The co-chairmen, William G. Shipman and Jose Pinera, are appropriate leaders.
Mr. Shipman, principal at State Street Global Advisors, Boston, has done insightful, original analysis of the problem of Social Security and privatization. Aside from having written commentaries and policy papers, he is writing a book on the subject, which he hopes to complete by next year.
Mr. Pinera, as minister of labor and social welfare in the Chilean government from 1978 to 1980, privatized the country's ineffective government-run pension system. Mr. Pi?era was schooled in Chile from some so-called Chicago Boys of the University of Chicago's department of economics and in their free-market philosophy, although he received his doctorate in economics from Harvard University.
The Cato Institute derives its inspiration, in part, from the success of Chile's revolutionary social security privatization, which now serves as a model for pension reform throughout the world. In fact, Mr. Pi?era is president of the International Center for Pension Reform. This fall, he participated in a conference sponsored by the government in Croatia on developing a Chilean-style pension system.
Among others working on the Cato project are: Gary S. Becker, the 1992 Nobel laureate in economics and a professor of economics and sociology at the University of Chicago; Robert Genetski, economist and managing director of Chicago Capital Inc., Chicago; and Dorcas Hardy, commissioner of the Social Security from 1986 to 1989.
Also, Robert J. O'Connell, president and chief executive officer of the AIG Life Cos.; Bruce Schobel, corporate vice president and actuary for New York Life Insurance Co. and former chief actuary of Social Security; Paul Craig Roberts, president of the Institute for Political Economy; Timothy J. Penny, a Minnesota Democratic member of Congress from 1982 to 1994; and Anne Canfield, principal at McClure Gerard & Neuenschwander Inc. - a Washington government relations firm - who spent the last 10 years as manager of government relations for General Electric Co.'s GE Capital Services, developing legislative strategies.
Even with such an impressive project, it won't be easy to privatize Social Security. The pay-as-you-go system is considered sacrosanct, and almost no politician is willing to propose changing it. Even the Republican-controlled Congress didn't make Social Security reform part of its Contract with America.

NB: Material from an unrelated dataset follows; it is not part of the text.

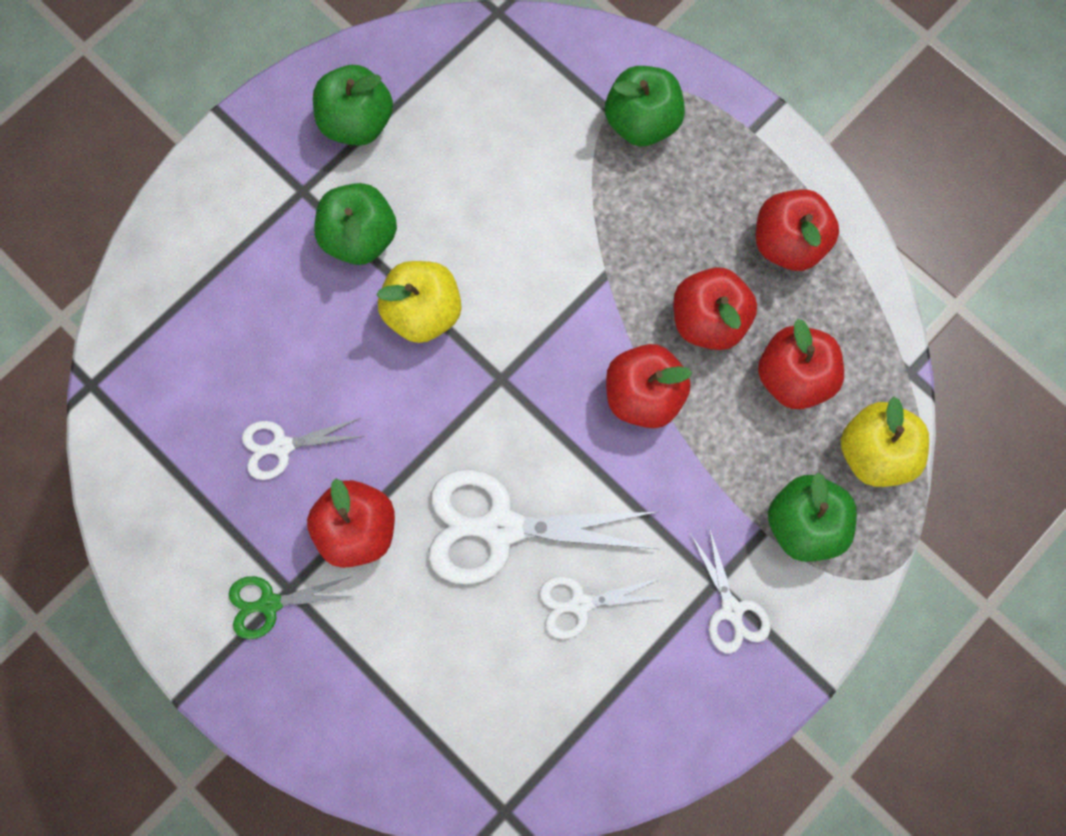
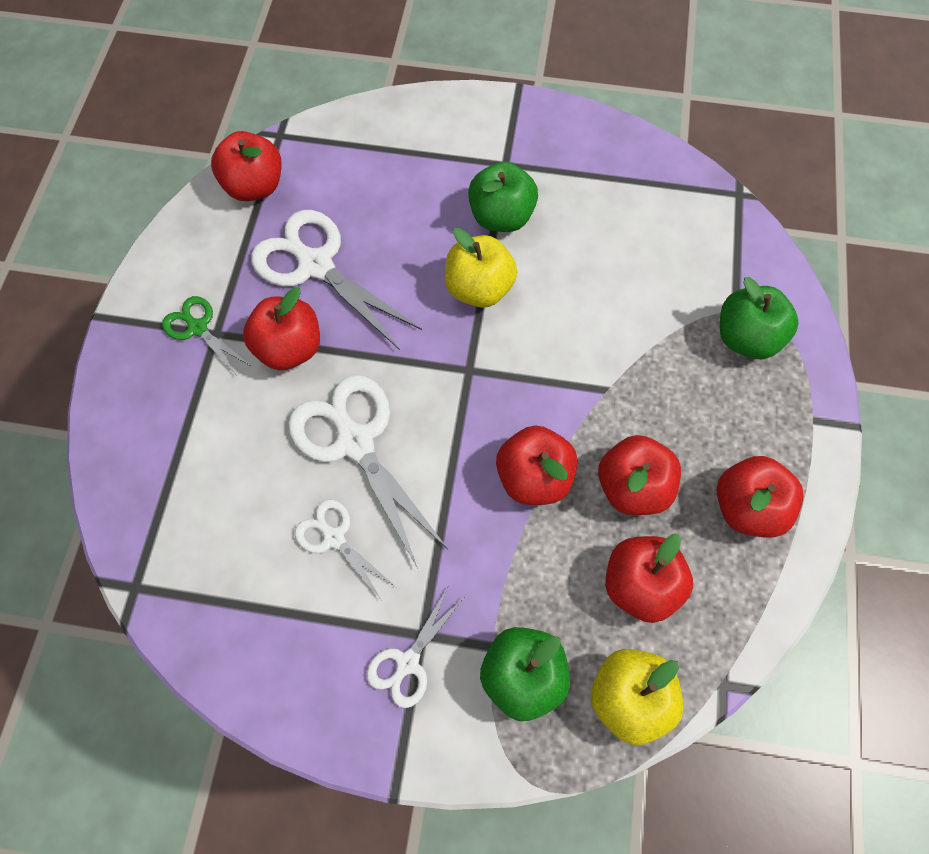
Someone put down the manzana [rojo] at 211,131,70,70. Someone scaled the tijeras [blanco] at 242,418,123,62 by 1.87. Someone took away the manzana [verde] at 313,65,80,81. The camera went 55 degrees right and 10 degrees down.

Michael Tanner, director of the Cato project, calls Social Security the largest government program in the world and, ipso facto, the largest government failure. He said the members of the group will contribute analysis and suggestions on the important issues in privatizing the system, from protecting participants now receiving benefits and those still working to developing a private system fair to all and steering its passage through Congress.
He expects it to take about a year to develop proposals, though it might be longer, given the complexity of replacing the existing system and the political difficulty. The sooner the better.